Task instructions:
Could you filter the records below and keep only the lines with the word "programlang"?
Content starts
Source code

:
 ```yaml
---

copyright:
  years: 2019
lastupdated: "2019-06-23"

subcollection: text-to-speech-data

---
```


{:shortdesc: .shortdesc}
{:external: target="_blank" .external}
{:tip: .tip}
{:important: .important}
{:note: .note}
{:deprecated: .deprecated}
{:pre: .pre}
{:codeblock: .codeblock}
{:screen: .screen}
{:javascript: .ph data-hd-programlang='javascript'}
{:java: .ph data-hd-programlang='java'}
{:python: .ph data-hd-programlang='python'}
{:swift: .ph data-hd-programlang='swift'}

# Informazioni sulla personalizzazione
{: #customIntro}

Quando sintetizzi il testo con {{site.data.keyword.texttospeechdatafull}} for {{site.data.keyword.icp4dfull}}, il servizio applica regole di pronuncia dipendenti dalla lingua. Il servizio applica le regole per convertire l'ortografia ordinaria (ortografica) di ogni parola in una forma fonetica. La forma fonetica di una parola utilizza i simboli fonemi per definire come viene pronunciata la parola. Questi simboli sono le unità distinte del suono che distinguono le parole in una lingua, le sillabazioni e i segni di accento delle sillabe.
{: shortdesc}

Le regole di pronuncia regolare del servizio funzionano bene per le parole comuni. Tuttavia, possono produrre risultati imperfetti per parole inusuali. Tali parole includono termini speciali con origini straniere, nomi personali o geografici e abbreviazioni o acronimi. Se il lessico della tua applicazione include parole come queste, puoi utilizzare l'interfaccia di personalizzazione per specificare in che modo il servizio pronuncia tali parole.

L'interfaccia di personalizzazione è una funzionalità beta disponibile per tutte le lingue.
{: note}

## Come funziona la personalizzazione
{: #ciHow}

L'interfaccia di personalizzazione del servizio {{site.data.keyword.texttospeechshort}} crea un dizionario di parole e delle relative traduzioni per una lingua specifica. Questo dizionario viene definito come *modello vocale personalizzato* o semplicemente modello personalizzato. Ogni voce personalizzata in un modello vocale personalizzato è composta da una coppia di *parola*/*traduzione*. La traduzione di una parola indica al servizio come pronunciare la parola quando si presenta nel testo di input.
Content ends
Response below:
{:javascript: .ph data-hd-programlang='javascript'}
{:java: .ph data-hd-programlang='java'}
{:python: .ph data-hd-programlang='python'}
{:swift: .ph data-hd-programlang='swift'}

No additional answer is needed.